This post has some mild spoilers and catches on one of my primary complaints with the film: that it’s a rehash of the first Star Wars, only not quite as good. The spoiler fight for this movie has been so successful in part because about five minutes in, even obtuse movie watchers like me have the whole movie pretty well figured out. Announcing that people shouldn’t relate spoilers for Force Awakens would be like Warner Brothers announcing that spoilers should not be divulged for a Road Runner cartoon.
A TIE fighter-Millennium Falcon battle on a sand planet?!? Mind: blown. |
There were some story and sci-fi quirks that I got hung up on as well (which is saying something considering the Star Wars reputation for ignoring both), but my big hang up was with the bad guys themselves. Through the first two movies it was enough to know Empire: Bad, Rebels: Good. Even by Jedi though this was starting to wear thin and into the newer Lucas trilogy one gets the impression that this whole galactic imbroglio is just some Skywalker intra/inter clan warfare writ large and Awakens does the franchise no favors by failing to resolve the whole good versus evil issue.
It would be rather easy to craft a narrative around a society’s never ending struggle to balance freedom (rebels) and security (empire). However this narrative falls apart since the Empire doesn’t seem to have a desire to rule over anyone: they’re all about blowing up planets and building more crap with which to blow up planets. If they wanted to rule over the galaxy it would be simple enough to use .00001% of the budget from one of their many Deathstar fiascos to buy off every politician in every governing body in the Galaxy (the Saudis have been doing it here for decades so that’s proof positive that it works).
Barring that, the only thing that seems to hold up is the Japanese anime view of the darkside consisting of evildoers whose only goal is to accelerate entropy or to embody entropy itself. The only problem with this (and you may have noticed this), anime is not very popular with general audiences because this tact is stupid. Bad guys who want to destroy the planet/galaxy/universe in order to “end suffering” or “eliminate the plague that is life” are not bad guys anyone outside of Japan can find any relation to.
- Black people came to the showing I was at and made a point to cheer on Black Jedi Dude. It’s a shame because this character had the most complex possibilities but was pressed into a two dimensional form; good enough for some I suppose…
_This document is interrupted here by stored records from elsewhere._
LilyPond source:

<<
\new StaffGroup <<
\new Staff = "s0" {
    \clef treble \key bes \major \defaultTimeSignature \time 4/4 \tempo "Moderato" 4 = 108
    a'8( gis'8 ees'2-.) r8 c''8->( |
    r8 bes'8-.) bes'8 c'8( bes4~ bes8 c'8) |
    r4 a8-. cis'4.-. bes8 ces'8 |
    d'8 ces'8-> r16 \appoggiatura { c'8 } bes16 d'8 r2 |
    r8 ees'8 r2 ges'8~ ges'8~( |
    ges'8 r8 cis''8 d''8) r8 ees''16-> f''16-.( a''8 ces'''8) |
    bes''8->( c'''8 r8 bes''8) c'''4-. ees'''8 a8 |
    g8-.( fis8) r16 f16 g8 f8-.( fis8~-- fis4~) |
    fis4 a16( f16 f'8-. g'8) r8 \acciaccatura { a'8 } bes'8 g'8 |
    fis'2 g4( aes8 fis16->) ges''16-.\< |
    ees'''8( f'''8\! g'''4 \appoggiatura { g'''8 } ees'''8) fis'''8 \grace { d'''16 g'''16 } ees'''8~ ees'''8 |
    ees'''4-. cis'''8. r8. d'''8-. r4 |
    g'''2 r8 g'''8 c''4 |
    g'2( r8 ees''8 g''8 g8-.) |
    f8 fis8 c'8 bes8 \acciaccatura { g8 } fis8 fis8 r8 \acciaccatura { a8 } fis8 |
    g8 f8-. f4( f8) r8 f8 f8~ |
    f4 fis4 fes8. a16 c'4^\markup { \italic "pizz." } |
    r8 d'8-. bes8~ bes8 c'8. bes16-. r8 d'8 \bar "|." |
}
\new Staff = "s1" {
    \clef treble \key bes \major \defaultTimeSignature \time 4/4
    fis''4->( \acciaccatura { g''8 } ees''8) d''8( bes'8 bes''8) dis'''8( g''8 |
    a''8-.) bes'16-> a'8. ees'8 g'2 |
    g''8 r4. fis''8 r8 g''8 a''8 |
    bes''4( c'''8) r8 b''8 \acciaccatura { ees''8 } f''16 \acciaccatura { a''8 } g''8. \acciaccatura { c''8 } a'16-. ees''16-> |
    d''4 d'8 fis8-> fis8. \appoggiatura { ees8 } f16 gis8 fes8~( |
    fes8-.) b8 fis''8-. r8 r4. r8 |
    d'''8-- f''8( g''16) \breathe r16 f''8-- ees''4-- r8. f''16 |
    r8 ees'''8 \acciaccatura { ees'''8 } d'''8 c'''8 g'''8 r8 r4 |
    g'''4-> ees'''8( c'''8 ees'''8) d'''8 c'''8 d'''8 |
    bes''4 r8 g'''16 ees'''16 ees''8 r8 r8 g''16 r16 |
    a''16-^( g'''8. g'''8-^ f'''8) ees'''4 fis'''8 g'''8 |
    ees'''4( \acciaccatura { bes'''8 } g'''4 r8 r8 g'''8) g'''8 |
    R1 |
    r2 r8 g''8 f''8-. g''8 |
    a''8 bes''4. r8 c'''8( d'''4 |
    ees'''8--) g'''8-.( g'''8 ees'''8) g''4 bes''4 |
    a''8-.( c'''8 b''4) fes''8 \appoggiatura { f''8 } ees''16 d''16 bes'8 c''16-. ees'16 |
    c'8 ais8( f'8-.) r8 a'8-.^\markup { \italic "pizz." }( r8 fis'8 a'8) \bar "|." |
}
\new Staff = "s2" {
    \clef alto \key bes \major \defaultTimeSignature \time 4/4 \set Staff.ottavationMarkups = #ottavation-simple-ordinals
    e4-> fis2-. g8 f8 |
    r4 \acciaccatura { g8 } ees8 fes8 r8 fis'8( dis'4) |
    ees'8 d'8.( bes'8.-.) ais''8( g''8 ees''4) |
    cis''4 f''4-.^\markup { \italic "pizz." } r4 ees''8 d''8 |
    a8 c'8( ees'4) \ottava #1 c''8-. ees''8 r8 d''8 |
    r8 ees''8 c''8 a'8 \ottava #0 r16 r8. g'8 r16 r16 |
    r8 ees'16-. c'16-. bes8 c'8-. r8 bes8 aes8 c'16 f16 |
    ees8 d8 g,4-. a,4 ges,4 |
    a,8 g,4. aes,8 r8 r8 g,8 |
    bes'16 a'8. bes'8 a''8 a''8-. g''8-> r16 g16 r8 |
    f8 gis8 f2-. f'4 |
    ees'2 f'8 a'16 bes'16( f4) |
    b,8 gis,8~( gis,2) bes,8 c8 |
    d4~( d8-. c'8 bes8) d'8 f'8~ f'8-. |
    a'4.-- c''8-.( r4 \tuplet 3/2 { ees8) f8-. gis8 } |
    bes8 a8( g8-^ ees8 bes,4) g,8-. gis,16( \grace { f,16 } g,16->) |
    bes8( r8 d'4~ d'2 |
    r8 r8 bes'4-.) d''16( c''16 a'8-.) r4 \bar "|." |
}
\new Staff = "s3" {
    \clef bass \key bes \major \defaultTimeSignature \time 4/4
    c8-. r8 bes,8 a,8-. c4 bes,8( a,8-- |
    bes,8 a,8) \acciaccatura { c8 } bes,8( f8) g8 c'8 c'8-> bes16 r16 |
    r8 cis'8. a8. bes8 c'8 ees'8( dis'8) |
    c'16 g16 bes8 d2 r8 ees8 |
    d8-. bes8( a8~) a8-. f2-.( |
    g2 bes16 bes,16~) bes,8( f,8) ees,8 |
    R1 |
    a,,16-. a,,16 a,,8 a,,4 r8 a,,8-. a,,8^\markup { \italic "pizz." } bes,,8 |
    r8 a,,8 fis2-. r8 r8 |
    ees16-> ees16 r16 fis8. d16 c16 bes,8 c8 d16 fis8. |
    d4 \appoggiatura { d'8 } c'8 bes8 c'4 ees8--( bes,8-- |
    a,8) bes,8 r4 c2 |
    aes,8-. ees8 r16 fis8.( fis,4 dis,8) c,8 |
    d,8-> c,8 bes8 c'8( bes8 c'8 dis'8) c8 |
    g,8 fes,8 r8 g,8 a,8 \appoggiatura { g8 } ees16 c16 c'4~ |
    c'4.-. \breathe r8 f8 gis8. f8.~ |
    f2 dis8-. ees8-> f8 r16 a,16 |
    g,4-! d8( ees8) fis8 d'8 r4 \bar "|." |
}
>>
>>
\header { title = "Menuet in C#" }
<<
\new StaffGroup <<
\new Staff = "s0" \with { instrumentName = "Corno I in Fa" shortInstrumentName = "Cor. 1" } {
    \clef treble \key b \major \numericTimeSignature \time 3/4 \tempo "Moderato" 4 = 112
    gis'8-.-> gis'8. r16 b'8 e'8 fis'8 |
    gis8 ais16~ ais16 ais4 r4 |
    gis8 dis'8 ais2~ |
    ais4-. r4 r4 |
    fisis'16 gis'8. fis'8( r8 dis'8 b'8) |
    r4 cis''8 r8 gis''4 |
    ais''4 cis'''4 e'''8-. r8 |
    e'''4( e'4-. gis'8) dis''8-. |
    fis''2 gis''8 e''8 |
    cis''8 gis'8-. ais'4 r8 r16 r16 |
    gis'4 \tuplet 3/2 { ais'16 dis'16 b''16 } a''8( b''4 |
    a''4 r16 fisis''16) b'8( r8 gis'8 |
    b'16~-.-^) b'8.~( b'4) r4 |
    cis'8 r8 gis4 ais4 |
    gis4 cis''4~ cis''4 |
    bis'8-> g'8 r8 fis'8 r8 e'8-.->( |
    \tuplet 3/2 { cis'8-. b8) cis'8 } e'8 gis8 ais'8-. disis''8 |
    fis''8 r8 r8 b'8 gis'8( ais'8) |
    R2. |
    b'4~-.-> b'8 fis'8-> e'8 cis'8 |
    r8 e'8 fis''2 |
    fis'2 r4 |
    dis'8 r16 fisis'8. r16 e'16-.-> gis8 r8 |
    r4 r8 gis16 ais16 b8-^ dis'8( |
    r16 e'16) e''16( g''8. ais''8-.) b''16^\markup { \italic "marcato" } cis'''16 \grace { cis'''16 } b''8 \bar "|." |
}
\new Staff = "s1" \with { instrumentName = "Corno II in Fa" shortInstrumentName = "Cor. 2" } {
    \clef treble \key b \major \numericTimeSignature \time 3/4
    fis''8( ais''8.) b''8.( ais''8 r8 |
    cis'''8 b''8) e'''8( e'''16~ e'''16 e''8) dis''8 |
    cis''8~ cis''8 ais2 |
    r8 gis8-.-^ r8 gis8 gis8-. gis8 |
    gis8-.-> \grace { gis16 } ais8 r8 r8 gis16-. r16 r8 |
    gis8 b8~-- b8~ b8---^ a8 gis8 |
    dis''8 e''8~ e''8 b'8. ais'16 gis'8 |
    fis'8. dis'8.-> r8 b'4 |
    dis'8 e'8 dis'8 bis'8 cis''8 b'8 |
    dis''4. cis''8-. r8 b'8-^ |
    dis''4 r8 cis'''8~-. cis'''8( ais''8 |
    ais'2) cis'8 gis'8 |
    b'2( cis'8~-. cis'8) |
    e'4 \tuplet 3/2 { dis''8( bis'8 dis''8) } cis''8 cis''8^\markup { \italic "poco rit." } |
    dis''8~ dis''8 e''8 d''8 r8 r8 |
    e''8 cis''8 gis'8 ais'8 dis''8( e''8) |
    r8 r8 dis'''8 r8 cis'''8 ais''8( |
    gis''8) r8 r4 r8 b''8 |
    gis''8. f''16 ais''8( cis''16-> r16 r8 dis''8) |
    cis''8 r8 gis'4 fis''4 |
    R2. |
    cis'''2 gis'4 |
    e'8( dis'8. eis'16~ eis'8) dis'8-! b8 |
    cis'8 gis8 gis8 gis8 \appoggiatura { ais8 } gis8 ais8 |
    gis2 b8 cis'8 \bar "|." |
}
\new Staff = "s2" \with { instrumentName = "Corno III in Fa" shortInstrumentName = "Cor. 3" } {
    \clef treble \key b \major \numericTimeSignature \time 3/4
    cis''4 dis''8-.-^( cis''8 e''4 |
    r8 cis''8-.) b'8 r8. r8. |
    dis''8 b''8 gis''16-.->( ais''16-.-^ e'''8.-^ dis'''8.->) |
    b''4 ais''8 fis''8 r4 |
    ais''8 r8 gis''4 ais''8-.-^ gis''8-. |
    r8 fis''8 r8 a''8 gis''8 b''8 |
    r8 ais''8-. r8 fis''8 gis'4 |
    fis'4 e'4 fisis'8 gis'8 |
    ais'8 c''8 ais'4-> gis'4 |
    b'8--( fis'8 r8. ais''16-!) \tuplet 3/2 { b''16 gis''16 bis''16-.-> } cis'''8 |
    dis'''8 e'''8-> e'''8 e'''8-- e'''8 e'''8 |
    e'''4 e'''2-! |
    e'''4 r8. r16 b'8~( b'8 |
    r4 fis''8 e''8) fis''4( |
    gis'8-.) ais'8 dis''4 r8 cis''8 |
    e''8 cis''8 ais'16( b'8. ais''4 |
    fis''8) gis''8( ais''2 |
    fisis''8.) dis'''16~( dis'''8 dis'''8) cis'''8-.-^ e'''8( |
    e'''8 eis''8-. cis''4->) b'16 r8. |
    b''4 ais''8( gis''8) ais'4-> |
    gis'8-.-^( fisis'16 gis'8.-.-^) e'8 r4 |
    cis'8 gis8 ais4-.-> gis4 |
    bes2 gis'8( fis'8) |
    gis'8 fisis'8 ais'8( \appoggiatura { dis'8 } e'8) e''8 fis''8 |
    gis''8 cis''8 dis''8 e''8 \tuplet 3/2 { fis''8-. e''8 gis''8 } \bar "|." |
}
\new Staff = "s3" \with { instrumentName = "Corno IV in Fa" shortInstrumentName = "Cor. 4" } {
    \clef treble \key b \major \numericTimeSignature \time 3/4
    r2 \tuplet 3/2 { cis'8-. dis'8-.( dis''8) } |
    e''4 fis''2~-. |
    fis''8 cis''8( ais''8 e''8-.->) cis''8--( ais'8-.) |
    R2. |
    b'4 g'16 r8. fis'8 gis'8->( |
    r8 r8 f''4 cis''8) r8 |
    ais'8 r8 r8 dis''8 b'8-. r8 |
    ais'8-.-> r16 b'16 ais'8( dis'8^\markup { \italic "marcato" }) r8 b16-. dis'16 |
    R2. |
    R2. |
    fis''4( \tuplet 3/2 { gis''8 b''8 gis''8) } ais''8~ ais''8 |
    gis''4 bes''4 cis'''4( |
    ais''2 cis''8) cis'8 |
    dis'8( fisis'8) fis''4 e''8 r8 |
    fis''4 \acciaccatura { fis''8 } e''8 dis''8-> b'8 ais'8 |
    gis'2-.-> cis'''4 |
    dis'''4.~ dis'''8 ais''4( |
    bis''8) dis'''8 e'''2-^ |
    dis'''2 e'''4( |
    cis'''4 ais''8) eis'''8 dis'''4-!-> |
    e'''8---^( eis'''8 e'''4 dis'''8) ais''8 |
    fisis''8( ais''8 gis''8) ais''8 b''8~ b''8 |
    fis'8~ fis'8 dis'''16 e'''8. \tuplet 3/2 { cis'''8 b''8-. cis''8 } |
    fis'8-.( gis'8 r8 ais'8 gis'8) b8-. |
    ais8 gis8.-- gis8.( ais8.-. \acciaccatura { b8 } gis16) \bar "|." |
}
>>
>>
- Some back and forth between friends about how Star Wars became a series of films even though it’s plain to see that it was never meant to be. I thought this contrasted interestingly with Star Trek which could make a movie about the main characters (or even different characters in the same universe) playing poker all day and it would raise nary an eyebrow; at least if it was done properly (it certainly wouldn’t be the worst Star Trek film).
- Hollywood has sadly gotten rather adept at crafting films like this that have no good or evil. Liberalism would dictate that the bad guys are the freedom loving guys while the good guys are puritanical tyrants that want to force the galaxy to pay for midnight basketball on planet Brotha 9. Well that doesn’t work, even for sympathizers, and the opposite would mean introspection of the horror of one’s ideals so…best to make an epic empty movie about nothing. In the end this may have less to do with the Star Wars universe than the idiots tasked with creating the films.
- There was a couple in the theater that stayed until the end of the credits. I was hanging around out of site by the door waiting for Mrs. Sandmich when I heard the guy say “they nailed it”. I wanted to ask him, “Nailed what? The intro text?”. Maybe this movie wasn’t made for me. It did remind a bit of the Harry Potter films where if you aren’t enjoying it in the first few minutes then you’re watching the wrong movie.